Case in point is the Speed Racer 1000. That’s the name of my son Isaiah’s box car. And by box I mean an actual box. He came up with the idea a couple of weeks ago. I don’t know what got into him other than maybe spending a week with me at Georgia Tech this summer must have inspired him. So he came up to me one day and said, “Mama, I want to build a car.”
“Okay,” I replied and went back to watching TV. as I was sure that he meant a tiny toy car.
He comes back requesting a cardboard box and tape. Then he comes back a little while later wanting to know if I have any wheels. That’s when I realize he wanted to build a—CAR, one that he can actually ride in. I explained to him that those were called go carts. So we went online, just out of curiosity, to see what it takes to make one. Now let me just stop right here and say that my mechanical skills extend to just shortly beyond hammering a nail and bookcase assembly. So needless to say that we quickly discovered go cart construction was too sophisticated.
Then I had an idea. I had just purchased a bookcase from IKEA whose packaging was perfect. I reinforced the rectangular box with tape and Isaiah cut a big hole in the top to sit down in. He then taped the bottom of the box to his skateboard and viola … we have a box car.
Now let me just say that I had absolutely no faith that this would actually work, but off to the park we went. After we got there and got set up a small crowd of about five curious kids and a couple of parents had gathered. Isaiah, so proud, announced the take off of the aptly named Speed Racer 1000. I could only laugh.

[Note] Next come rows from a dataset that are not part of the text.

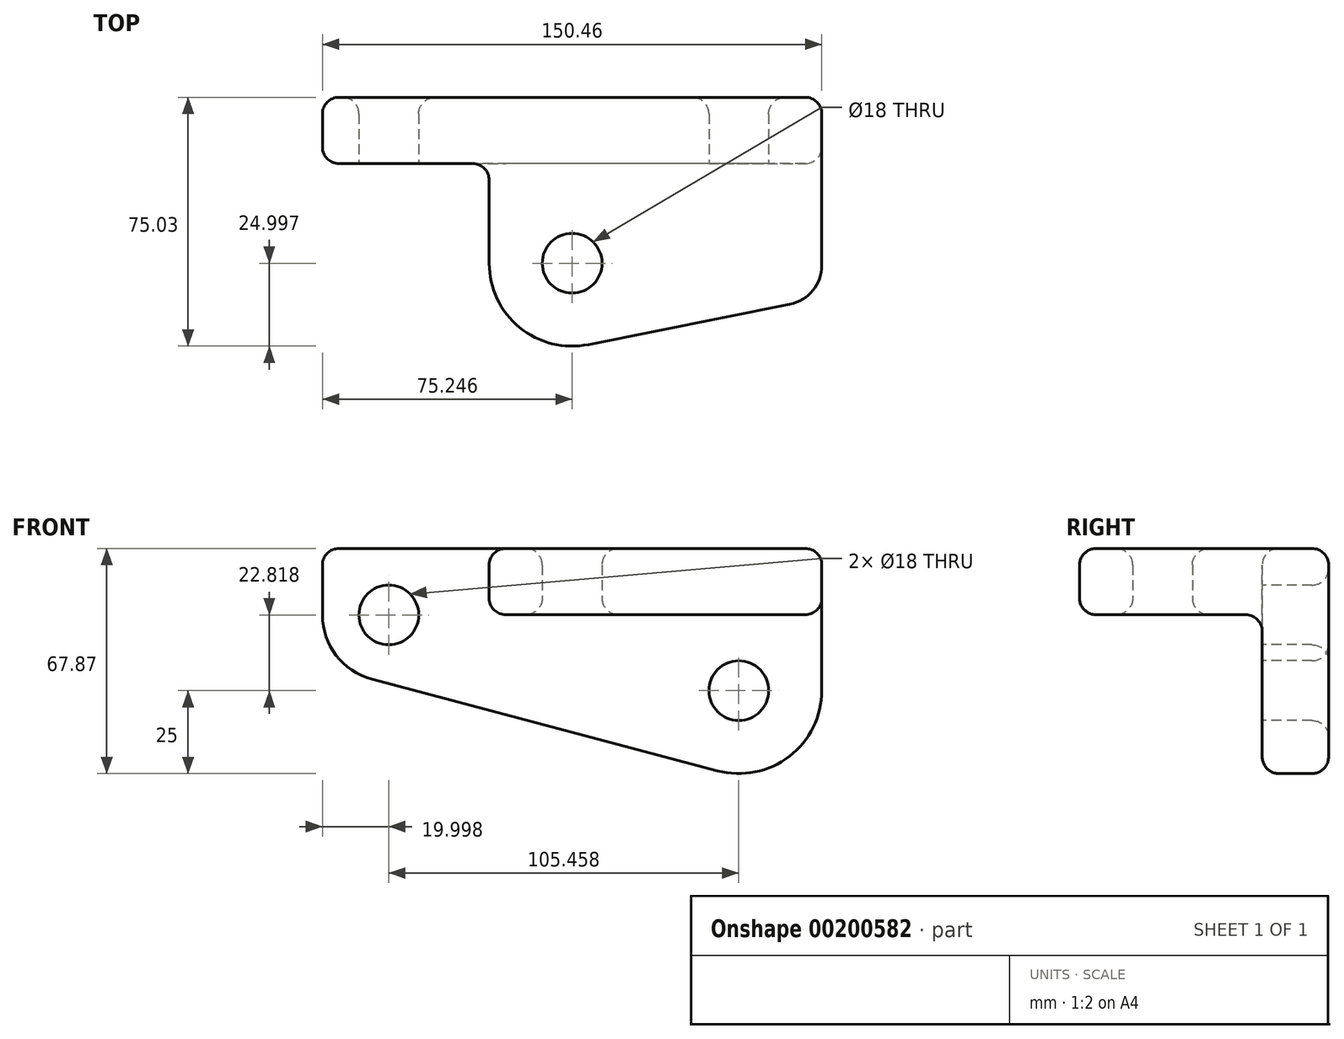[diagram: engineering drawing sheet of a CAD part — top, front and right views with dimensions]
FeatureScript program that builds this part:
annotation { "Feature Type Name" : "Feature", "Feature Type Description" : "" }
export const myFeature = defineFeature(function(context is Context, id is Id, definition is map)
    precondition{}
    {
        {
            var Q0;
            Q0=qCreatedBy(makeId("Front.planeOp"),FACE);
            var sketch = newSketch(context, id + "F0", { "sketchPlane" : qUnion([Q0])});
            skLineSegment(sketch, "E0", {"start": v(-25.6, -12.8) * mm, "end": v(-25.6, 22.64) * mm});
            skLineSegment(sketch, "E1", {"start": v(-25.6, 22.64) * mm, "end": v(124.87, 22.64) * mm});
            skLineSegment(sketch, "E2", {"start": v(124.87, 22.64) * mm, "end": v(124.87, -52.73) * mm});
            skLineSegment(sketch, "E3", {"start": v(124.87, -52.73) * mm, "end": v(-25.6, -12.8) * mm});
            skSolve(sketch);
        }
        {
            var Q0;
            Q0 = qSketchRegion(id + "F0", true);
            extrude(context, id + "F1", {"entities" : qUnion([Q0]), "depth" : 20 * mm});
        }
        {
            var Q0;
            Q0=makeQuery(id+"F1.opExtrude","SWEPT_FACE",FACE,{"disambiguationData":[OSD([sQuery(id+"F0.wireOp",EDGE,"E1")])]});
            var sketch = newSketch(context, id + "F2", { "sketchPlane" : qUnion([Q0])});
            skLineSegment(sketch, "E4", {"start": v(124.87, 0) * mm, "end": v(124.87, -60.48) * mm});
            skLineSegment(sketch, "E5", {"start": v(124.87, 0) * mm, "end": v(24.66, 0) * mm});
            skLineSegment(sketch, "E6", {"start": v(24.66, 0) * mm, "end": v(24.66, -80.53) * mm});
            skLineSegment(sketch, "E7", {"start": v(24.66, -80.53) * mm, "end": v(124.87, -60.48) * mm});
            skSolve(sketch);
        }
        {
            var Q0;
            Q0 = qSketchRegion(id + "F2", true);
            extrude(context, id + "F3", {"entities" : qUnion([Q0]), "operationType" : NewBodyOperationType.ADD, "oppositeDirection" : true, "depth" : 20 * mm});
        }
        {
            var Q0;
            Q0=makeQuery(id+"F3.opExtrude","SWEPT_EDGE",EDGE,{"disambiguationData":[OSD([sQuery(id+"F2.wireOp",EDGE,"E6"),sQuery(id+"F2.wireOp",EDGE,"E7")])]});
            var Q1;
            Q1=makeQuery(id+"F1.opExtrude","SWEPT_EDGE",EDGE,{"disambiguationData":[OSD([sQuery(id+"F0.wireOp",EDGE,"E2"),sQuery(id+"F0.wireOp",EDGE,"E3")])]});
            fillet(context, id + "F4", {"entities" : qUnion([Q0, Q1]), "radius" : 25 * mm, "tangentPropagation" : true, "allowEdgeOverflow" : false});
        }
        {
            var Q0;
            Q0=makeQuery(id+"F1.opExtrude","SWEPT_EDGE",EDGE,{"disambiguationData":[OSD([sQuery(id+"F0.wireOp",EDGE,"E0"),sQuery(id+"F0.wireOp",EDGE,"E3")])]});
            fillet(context, id + "F5", {"entities" : qUnion([Q0]), "radius" : 20 * mm, "tangentPropagation" : true, "allowEdgeOverflow" : false});
        }
        {
            var Q0;
            Q0=makeQuery(id+"F3.opExtrude","SWEPT_EDGE",EDGE,{"disambiguationData":[OSD([sQuery(id+"F2.wireOp",EDGE,"E4"),sQuery(id+"F2.wireOp",EDGE,"E7")])]});
            fillet(context, id + "F6", {"entities" : qUnion([Q0]), "radius" : 12 * mm, "tangentPropagation" : true, "allowEdgeOverflow" : false});
        }
        {
            var Q0;
            Q0=makeQuery(id+"F1.opExtrude","CAP_FACE",FACE,{"disambiguationData":[OSD([sQuery(id+"F0.wireOp",EDGE,"E0"),sQuery(id+"F0.wireOp",EDGE,"E1"),sQuery(id+"F0.wireOp",EDGE,"E2"),sQuery(id+"F0.wireOp",EDGE,"E3")])],"isStart":false});
            var sketch = newSketch(context, id + "F7", { "sketchPlane" : qUnion([Q0])});
            skPoint(sketch, "E8", {"position": v(99.87, -20.23) * mm});
            skPoint(sketch, "E9", {"position": v(-5.6, 2.59) * mm});
            skSolve(sketch);
        }
        {
            var Q0;
            Q0=makeQuery(id+"F3.opExtrude","CAP_FACE",FACE,{"disambiguationData":[OSD([sQuery(id+"F2.wireOp",EDGE,"E4"),sQuery(id+"F2.wireOp",EDGE,"E5"),sQuery(id+"F2.wireOp",EDGE,"E6"),sQuery(id+"F2.wireOp",EDGE,"E7")])],"isStart":false});
            var sketch = newSketch(context, id + "F8", { "sketchPlane" : qUnion([Q0])});
            skPoint(sketch, "E10", {"position": v(49.66, 50.03) * mm});
            skSolve(sketch);
        }
        {
            var Q0;
            Q0=sQuery(id+"F7.wireOp",VERTEX,"E9");
            var Q1;
            Q1=sQuery(id+"F7.wireOp",VERTEX,"E8");
            var Q2;
            Q2=sQuery(id+"F8.wireOp",VERTEX,"E10");
            var Q3;
            Q3=makeQuery(id+"F1.opExtrude","SWEPT_BODY",BODY,{"disambiguationData":[OSD([sQuery(id+"F0.wireOp",EDGE,"E0"),sQuery(id+"F0.wireOp",EDGE,"E1"),sQuery(id+"F0.wireOp",EDGE,"E2"),sQuery(id+"F0.wireOp",EDGE,"E3")])]});
            hole(context, id + "F9", {"style" : HoleStyle.SIMPLE, "endStyle" : HoleEndStyle.THROUGH, "holeDiameter" : 18 * mm, "locations" : qUnion([Q0, Q1, Q2]), "scope" : qUnion([Q3]), "isTappedThrough" : true});
        }
        {
            var Q0;
            Q0=makeQuery(id+"F1.opExtrude","CAP_FACE",FACE,{"disambiguationData":[OSD([sQuery(id+"F0.wireOp",EDGE,"E0"),sQuery(id+"F0.wireOp",EDGE,"E1"),sQuery(id+"F0.wireOp",EDGE,"E2"),sQuery(id+"F0.wireOp",EDGE,"E3")])],"isStart":true});
            var Q1;
            Q1=makeQuery(id+"F3.boolean.opBoolean","MERGE",FACE,{"derivedFrom":[makeQuery(id+"F1.opExtrude","SWEPT_FACE",FACE,{"disambiguationData":[OSD([sQuery(id+"F0.wireOp",EDGE,"E1")])]}),makeQuery(id+"F3.opExtrude","CAP_FACE",FACE,{"disambiguationData":[OSD([sQuery(id+"F2.wireOp",EDGE,"E4"),sQuery(id+"F2.wireOp",EDGE,"E5"),sQuery(id+"F2.wireOp",EDGE,"E6"),sQuery(id+"F2.wireOp",EDGE,"E7")])],"isStart":true})]});
            var Q2;
            Q2=makeQuery(id+"F3.boolean.opBoolean","MERGE",FACE,{"derivedFrom":[makeQuery(id+"F1.opExtrude","SWEPT_FACE",FACE,{"disambiguationData":[OSD([sQuery(id+"F0.wireOp",EDGE,"E2")])]}),makeQuery(id+"F3.opExtrude","SWEPT_FACE",FACE,{"disambiguationData":[OSD([sQuery(id+"F2.wireOp",EDGE,"E4")])]})]});
            var Q3;
            Q3=makeQuery(id+"F3.opExtrude","SWEPT_FACE",FACE,{"disambiguationData":[OSD([sQuery(id+"F2.wireOp",EDGE,"E7")])]});
            var Q4;
            Q4=makeQuery(id+"F1.opExtrude","SWEPT_FACE",FACE,{"disambiguationData":[OSD([sQuery(id+"F0.wireOp",EDGE,"E0")])]});
            var Q5;
            Q5=makeQuery(id+"F5.opFillet","BLEND_FACE",FACE,{"disambiguationData":[OSD([sQuery(id+"F0.wireOp",EDGE,"E0"),sQuery(id+"F0.wireOp",EDGE,"E3")])]});
            var Q6;
            Q6=makeQuery(id+"F9.hole-1.boolean.opBoolean","COPY",FACE,{"derivedFrom":makeQuery(id+"F9.hole-1.opRevolve","SWEPT_FACE",FACE,{"disambiguationData":[OSD([sQuery(id+"F9.hole-1.sketch.wireOp",EDGE,"core_line_2")])]})});
            var Q7;
            Q7=makeQuery(id+"F9.hole-0.boolean.opBoolean","COPY",FACE,{"derivedFrom":makeQuery(id+"F9.hole-0.opRevolve","SWEPT_FACE",FACE,{"disambiguationData":[OSD([sQuery(id+"F9.hole-0.sketch.wireOp",EDGE,"core_line_2")])]})});
            var Q8;
            Q8=makeQuery(id+"F1.opExtrude","SWEPT_FACE",FACE,{"disambiguationData":[OSD([sQuery(id+"F0.wireOp",EDGE,"E3")])]});
            var Q9;
            Q9=makeQuery(id+"F4.opFillet","BLEND_FACE",FACE,{"disambiguationData":[OSD([sQuery(id+"F0.wireOp",EDGE,"E2"),sQuery(id+"F0.wireOp",EDGE,"E3")])]});
            var Q10;
            Q10=makeQuery(id+"F4.opFillet","BLEND_FACE",FACE,{"disambiguationData":[OSD([sQuery(id+"F2.wireOp",EDGE,"E6"),sQuery(id+"F2.wireOp",EDGE,"E7")])]});
            var Q11;
            Q11=makeQuery(id+"F3.opExtrude","SWEPT_FACE",FACE,{"disambiguationData":[OSD([sQuery(id+"F2.wireOp",EDGE,"E6")])]});
            var Q12;
            Q12=makeQuery(id+"F3.opExtrude","CAP_FACE",FACE,{"disambiguationData":[OSD([sQuery(id+"F2.wireOp",EDGE,"E4"),sQuery(id+"F2.wireOp",EDGE,"E5"),sQuery(id+"F2.wireOp",EDGE,"E6"),sQuery(id+"F2.wireOp",EDGE,"E7")])],"isStart":false});
            fillet(context, id + "F10", {"entities" : qUnion([Q0, Q1, Q2, Q3, Q4, Q5, Q6, Q7, Q8, Q9, Q10, Q11, Q12]), "radius" : 5 * mm, "tangentPropagation" : true, "allowEdgeOverflow" : false});
        }
    });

But he positioned himself at the top of a slight incline and as one of the dad’s gave him a good push, off he went down and around. I’ll be dog gone it worked!
After that, several of the kids wanted to try it and so they took turns riding in the box car. I couldn’t help but appreciate that even with all of the technology available that there were still some kids who do still appreciate the simple pleasure of pretend play. Thanks to the Speed Racer 1000 (which after all the rides has finally fallen apart and had to be retired to the dumpster). Ahh, but it was fun while it lasted.